The US Energy Information Administration (EIA) expects US natural gas consumption to decrease by 2.4% (2 bcfd) in 2023 from 2022 levels due to mild winters and recent low natural gas consumption in the residential and commercial sectors. EIA made the forecast in its March Short-Term Energy Outlook (STEO).
In January and February 2023, below-average US natural gas consumption in the residential and commercial sectors was driven by mild winter weather across large parts of the country, particularly in the Northeast and the Midwest. Based on preliminary data from the National Oceanic and Atmospheric Administration for January and February, the first 2 months of 2023 combined were among the three warmest on record for that period going back to 1895.

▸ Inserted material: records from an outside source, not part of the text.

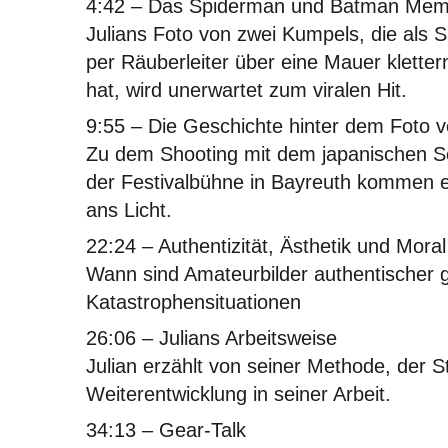
4:42
– Das Spiderman und Batman Me
Julians Foto von zwei Kumpels, die als 
per Räuberleiter über eine Mauer klette
hat, wird unerwartet zum viralen Hit.
9:55
– Die Geschichte hinter dem Foto v
Zu dem Shooting mit dem japanischen Sch
der Festivalbühne in Bayreuth kommen e
ans Licht.
22:24
– Authentizität, Ästhetik und Moral
Wann sind Amateurbilder authentischer 
Katastrophensituationen
26:06
– Julians Arbeitsweise
Julian erzählt von seiner Methode, der S
Weiterentwicklung in seiner Arbeit.
34:13
– Gear-Talk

In March, EIA expects natural gas consumption in the residential and commercial sectors to average almost 32 bcfd, which is close to the 5-year average, because it expects more normal temperatures in March coupled with a near average number of heating degree days.
Reduced natural gas consumption in January and February slowed withdrawals from natural gas inventories to less than the 5-year average and reduced natural gas prices.
Natural gas spot price at the US benchmark Henry Hub averaged $2.38/MMbtu in February, the lowest monthly average since September 2020. The Henry Hub natural gas spot price in EIA’s forecast averages $3/MMbtu in 2023, down by more than 50% from last year. EIA had expected almost $5/MMbtu in the January STEO forecast.
Although EIA reduced its Henry Hub price forecast from last month’s STEO, the agency still expects natural gas prices to increase in the coming months. Price increases in the forecast result from rising demand from Freeport LNG reopening, which shut down last June due to a fire, and seasonal increases in natural gas demand in the electric power sector. In addition, EIA expects natural gas production will be relatively flat for the rest of 2023 as producers reduce drilling in response to lower prices.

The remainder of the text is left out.